Der Fortschritt ist eng mit der Handlung verknüpft, die koordinierte Angriffe in Europa und im Nahen Osten umfasst. Jede Mission kombiniert Kampf, Infiltration und Fahrzeugeinsätze und fordert den Spieler auf, die Fähigkeiten des jeweiligen Agenten optimal einzusetzen - ob in befestigten Basen, bei Hijackings oder anderen Hochrisiko-Szenarien.
Wichtige Features und Mechaniken
Die unterschiedlichen Fähigkeiten der beiden Agenten bilden die Grundlage für taktische Vielfalt. Raptors Schild ermöglicht längere Gefechte, während Owls Tarnung und Sichtwerkzeuge es erlauben, Gegner zu umgehen oder zu überraschen. Das gemeinsame Energiemanagement erfordert eine bewusste Entscheidung, wann defensive oder stealth-orientierte Fähigkeiten aktiviert werden.
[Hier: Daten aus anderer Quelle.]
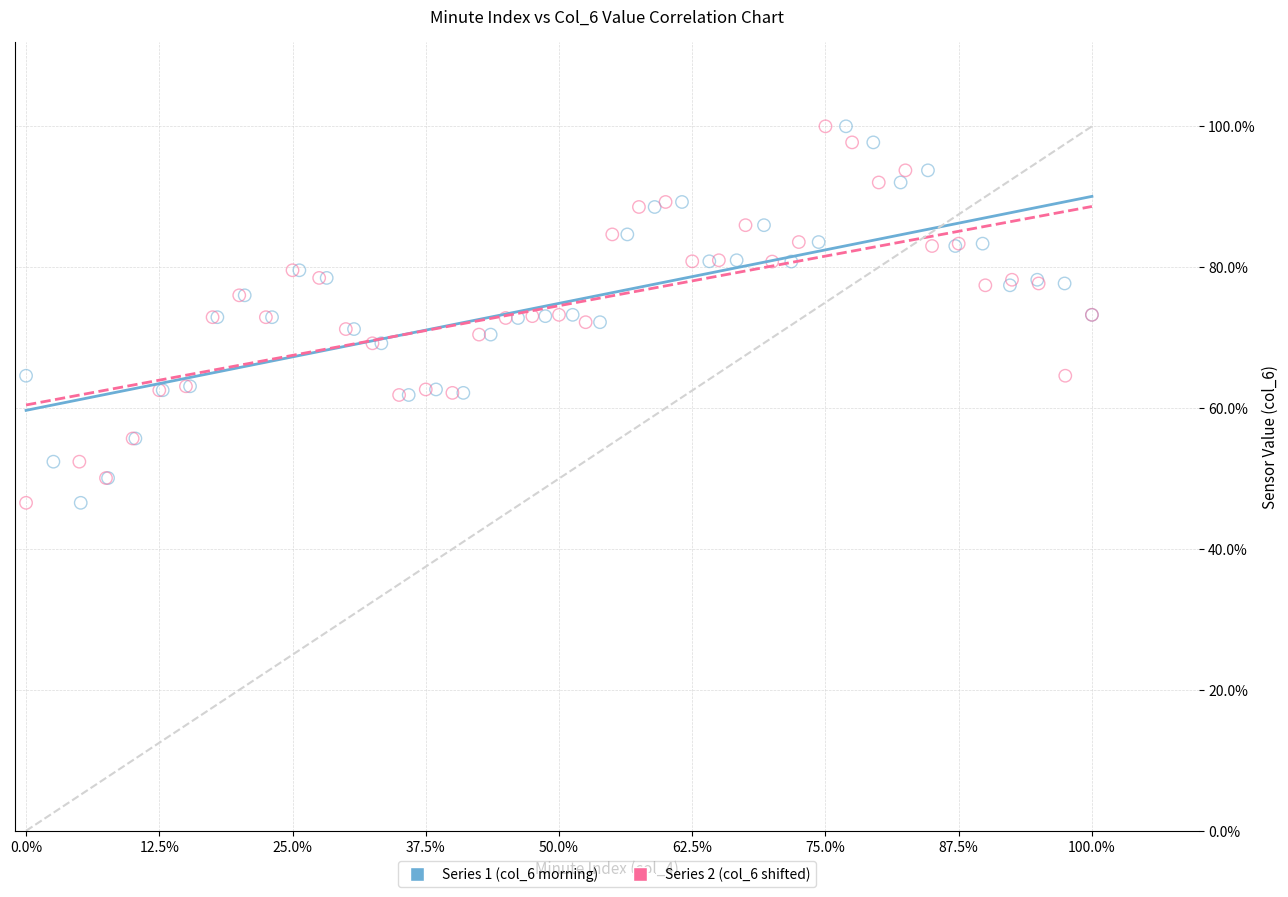

What are all the series names shown in the legend?

Series 1 (col_6 morning), Series 2 (col_6 shifted)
Fahrzeuge erweitern die Mobilität und ermöglichen den Wechsel zwischen Fußkämpfen und Fortbewegung auf dem Wasser oder Land.
Die Physik-Engine beeinflusst, wie Objekte reagieren, und trägt so zur Lösung von Umgebungsrätseln und zur Dynamik im Kampf bei. Zusammen mit dem Waffen- und Ausrüstungssortiment unterstützen diese Systeme den non-stop Action-Flow und die abwechslungsreiche Missionsgestaltung.
Lohnt sich das Spiel?
Auf Steam erhält das Spiel gemischte Bewertungen: 65 Prozent positiv bei 112 Rezensionen. Es spricht vor allem Spieler an, die ältere Third-Person-Shooter mit Charakterwechsel und Missionsvielfalt gegenüber modernen Open-World- oder Online-Titeln bevorzugen. Da es sich um ein Spiel aus dem Jahr 2005 handelt, sollten Erwartungen an Grafik, Steuerung und Produktionsqualität an die damaligen Standards angepasst werden.
Wer eine überschaubare Einzelspieler-Kampagne mit abwechselnden Kampf- und Stealth-Abschnitten, Fahrzeugeinsätzen und Luftsequenzen sucht, findet hier eine klare Struktur. Das Spiel ist günstig erhältlich und eignet sich daher für Retro-Fans oder Sammler der CT-Special-Forces-Reihe. Spieler, die moderne Mechaniken oder Mehrspieler-Optionen bevorzugen, werden es als veraltet empfinden. Insgesamt richtet es sich an Nutzer, die budgetorientierte Action-Titel mit direktem Missionsfokus schätzen.